Research at Exeter University shows that at least in relation to Jesus, key stage 3 RE agreed syllabuses are not presenting the Jesus of world religions - Judaism, Christianity, Islam, Rastafarianism - or the Jesus of the latest New Testament scholarship. The results of questionnaires and selected interviews with 542 Year 8 children asking what they understand about Jesus and where they got their ideas from are contained in a research report. Free e-copies can be requested from biblos@exeter.ac.uk Currently the Exeter Jesus Project is testing curriculum materials to improve classroom teaching by action research.

But the biggest challenge in presenting Christianity in RE is to show that it is a vibrant, expanding world faith, whether one chooses to join it or not - and not just a pallid set of beliefs that no one would bother to live for, let alone be willing to die for.

Heritage Christianity - showing how it underpins our cultural past - is rather like the clapped out old trains which some railway companies are still using, laughably named “heritage rolling stock”. They’re useful but they won’t roll very far. Heritage Christianity matters to understand western culture, but it can distort the vibrancy of the living thing. We can easily present Islam as an expanding, culturally diverse, planetary faith with a confident self-identity. So how come we can’t do the same for Christianity? And if British Christianity is in unconfident decline, why do we assume Britain is leading the world?
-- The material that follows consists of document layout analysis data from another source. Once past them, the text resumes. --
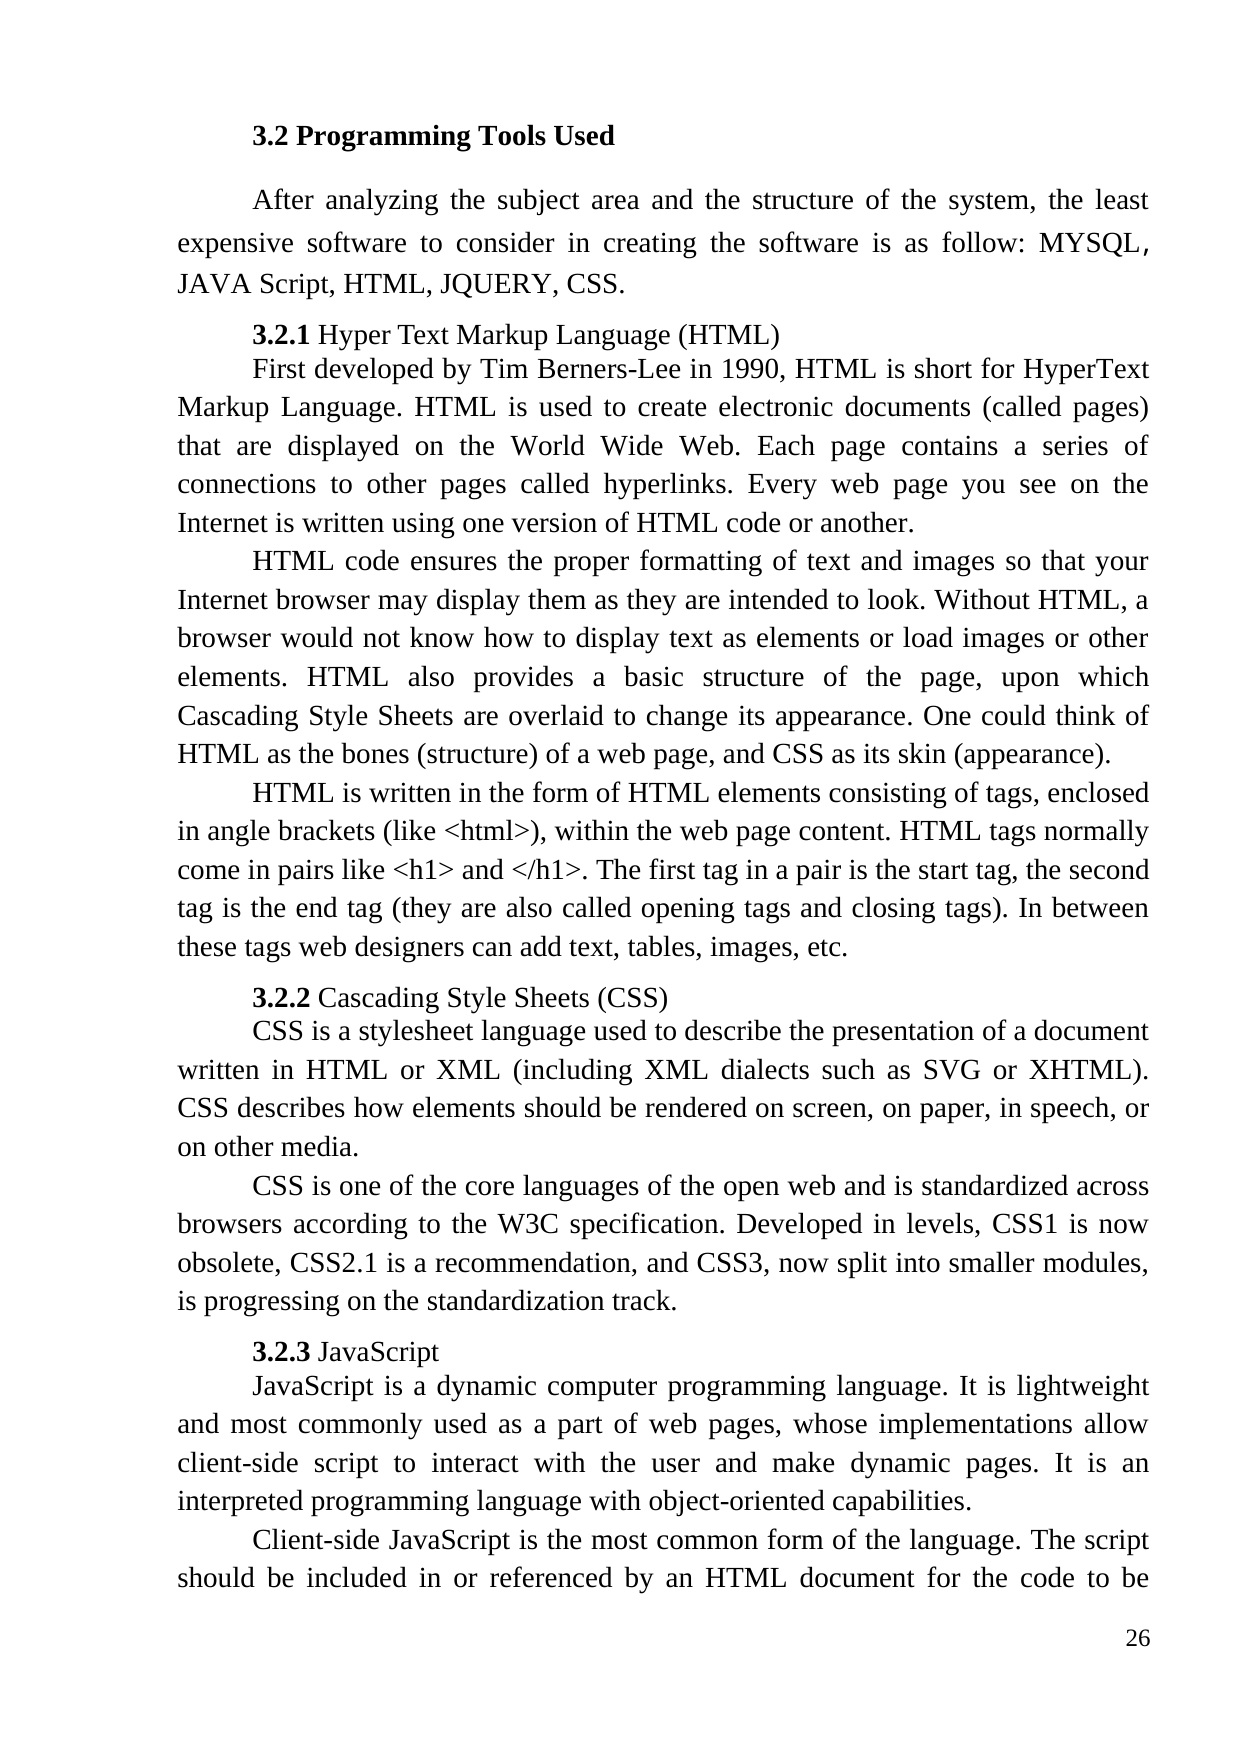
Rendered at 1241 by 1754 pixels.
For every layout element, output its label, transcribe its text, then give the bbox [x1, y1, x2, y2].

text First developed by Tim Berners-Lee in 1990, HTML is short for HyperText Markup Language. HTML is used to create electronic documents (called pages) that are displayed on the World Wide Web. Each page contains a series of connections to other pages called hyperlinks. Every web page you see on the Internet is written using one version of HTML code or another. [177, 351, 1150, 538]
text 3.2 Programming Tools Used [177, 118, 1150, 152]
text 3.2.2 Cascading Style Sheets (CSS) [252, 980, 1150, 1013]
text HTML is written in the form of HTML elements consisting of tags, enclosed in angle brackets (like <html>), within the web page content. HTML tags normally come in pairs like <h1> and </h1>. The first tag in a pair is the start tag, the second tag is the end tag (they are also called opening tags and closing tags). In between these tags web designers can add text, tables, images, etc. [177, 775, 1150, 962]
text CSS is a stylesheet language used to describe the presentation of a document written in HTML or XML (including XML dialects such as SVG or XHTML). CSS describes how elements should be rendered on screen, on paper, in speech, or on other media. [177, 1013, 1150, 1163]
text CSS is one of the core languages of the open web and is standardized across browsers according to the W3C specification. Developed in levels, CSS1 is now obsolete, CSS2.1 is a recommendation, and CSS3, now split into smaller modules, is progressing on the standardization track. [177, 1168, 1150, 1317]
text 3.2.1 Hyper Text Markup Language (HTML) [252, 317, 1150, 351]
text 3.2.3 JavaScript [252, 1334, 1150, 1368]
text After analyzing the subject area and the structure of the system, the least expensive software to consider in creating the software is as follow: MYSQL, JAVA Script, HTML, JQUERY, CSS. [177, 182, 1150, 300]
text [177, 1522, 1150, 1594]
text JavaScript is a dynamic computer programming language. It is lightweight and most commonly used as a part of web pages, whose implementations allow client-side script to interact with the user and make dynamic pages. It is an interpreted programming language with object-oriented capabilities. [177, 1368, 1150, 1517]
text HTML code ensures the proper formatting of text and images so that your Internet browser may display them as they are intended to look. Without HTML, a browser would not know how to display text as elements or load images or other elements. HTML also provides a basic structure of the page, upon which Cascading Style Sheets are overlaid to change its appearance. One could think of HTML as the bones (structure) of a web page, and CSS as its skin (appearance). [177, 543, 1150, 770]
Terence Copley is professor of religious education at the University of Exeter

QUICK GUIDE TO TEACHING CHRISTIANITY WELL

Present it as a culturally diverse, global religion

Illustrate that most of the world’s Christians are non-Europeans

Show different sorts of Christian worship: formal, informal; different denominations: Pentecostalists, Anglo-Catholics, Salvation Army, house churches

Show that one third of the world’s Christians are Orthodox (Greek Orthodox, Russian Orthodox etc)

Include Roman Catholics - RE is often implicitly Protestant in its presentation of Christianity. Yet Roman Catholicism is the biggest church on the planet.

Put biblical narrative into its own cultural context - the gospels are not like modern biographies

If older children claim to “know it all”, study unusual material like the Gospel of Thomas

Let children interview “real” believers and ask them questions, don’t let pupils be talked at

Get a member of the clergy to go through a week in their diary with a class to show their work

Induct KS3 and 4 into the current debates and arguments in Christianity

Present Christianity as something that can change lives.

QUICK GUIDE TO TEACHING CHRISTIANITY BADLY

Assume everybody knows what it is

Present it as a white European religion

Present Christianity as just a set of beliefs

Never mention Jesus’s Jewish identity

Don’t explain the word Christ

Moralise Jesus’s parables, omitting all mention of God

Present the Temptations (Matthew 4.1-11) as facts a TV camera would record

Tell the miracle narratives without any explanation or discussion

Use only pictures of middle-aged male clergy in old church buildings

Reinforce the British public image of a declining Church

Invite elderly Christians to give boring talks about Christianity in lessons

Restrict “modern Christians” to Mother Theresa and Cliff Richard.